Eh, I'm happy with the amount of rock I have. I figure I'll get a bit more small peices of rock and maybe a bit of base rock like ya said. I think the tank looks pretty good though. Another FTS.


----------



## Grosse Gurke (Jan 3, 2003)

Coming along nicely


----------



## Guest (Aug 11, 2008)

Very nice "Tibs".

It looks to be progressing well. Good on ya man! Exciting stuff.


----------



## benJii (Feb 17, 2005)

Hey guys. Its been a while since I've posted some new pics, and its a bummer cuz its changed quite a bit. I changed up the rockwork here, moved the powerheads towards the surface and created a better, more filling rock layout. I wasn't getting good flow at all with that setup. I dunno what I was thinking there. Anyways. I was having a bit of algae problems (just simple brown algae blooms) and boy a handful of Chaeto cured that right up.

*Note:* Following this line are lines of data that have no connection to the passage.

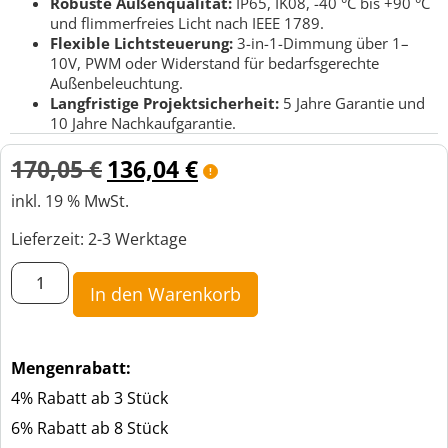
Robuste Außenqualität:
IP65, IK08, -40 °C bis +90 °C
und flimmerfreies Licht nach IEEE 1789.
Flexible Lichtsteuerung:
3-in-1-Dimmung über 1–
10V, PWM oder Widerstand für bedarfsgerechte
Außenbeleuchtung.
Langfristige Projektsicherheit:
5 Jahre Garantie und
10 Jahre Nachkaufgarantie.
170,05
€
136,04
€
inkl. 19 % MwSt.
Lieferzeit:
2-3 Werktage
In den Warenkorb
Mengenrabatt:
4% Rabatt ab 3 Stück
6% Rabatt ab 8 Stück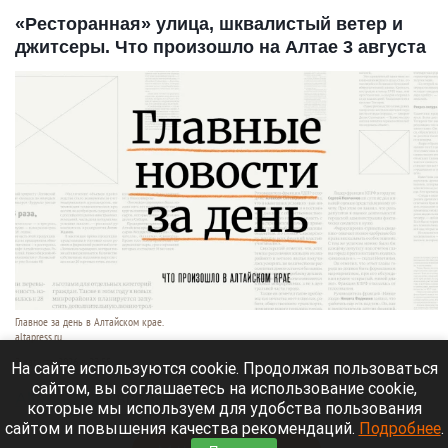
«Ресторанная» улица, шквалистый ветер и
джитсеры. Что произошло на Алтае 3 августа
Главное за день в Алтайском крае.
altapress.ru.
3 августа 2026 в 23:55
На сайте используются cookie. Продолжая пользоваться
сайтом, вы соглашаетесь на использование cookie,
Altapress.ru
вспоминает о важных событиях,
которые мы используем для удобства пользования
которые произошли в Алтайском крае 3 августа.
сайтом и повышения качества рекомендаций.
Подробнее
.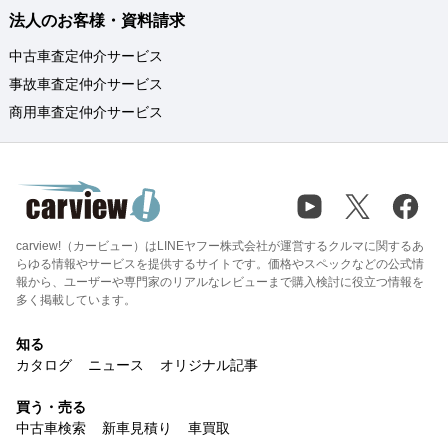
法人のお客様・資料請求
中古車査定仲介サービス
事故車査定仲介サービス
商用車査定仲介サービス
carview!（カービュー）はLINEヤフー株式会社が運営するクルマに関するあ
らゆる情報やサービスを提供するサイトです。価格やスペックなどの公式情
報から、ユーザーや専門家のリアルなレビューまで購入検討に役立つ情報を
多く掲載しています。
知る
カタログ
ニュース
オリジナル記事
買う・売る
中古車検索
新車見積り
車買取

I also got a pretty frogspawn frag, some zoas, a CUC and a pair of Sebaes. I'll throw in pics as I collect them, but heres the FTS for now.


----------



## wally43 (Feb 23, 2007)

nice looking setup man i really like it, like nimso said 250w MH is a lot of light for a 29g, i've been looking for a 150w or 70w for my 29g, i hope u've done ur reading and know about RO uints and have one or at least buy RO/DI water and dont just use tap water, but if its been set up this long and u dont have algae cover ur whole tank then u must be doing something right, again with that light ur gunna wanna keep low light corals either close to the bottom or kinda under something and look in get SPS corals they are a lil more expensive and a lil more demanding but the look awesome and u already have the light for them. again nice tank and keep reading whatever u do
wally


----------



## Guest (Dec 12, 2008)

Update Tibs


----------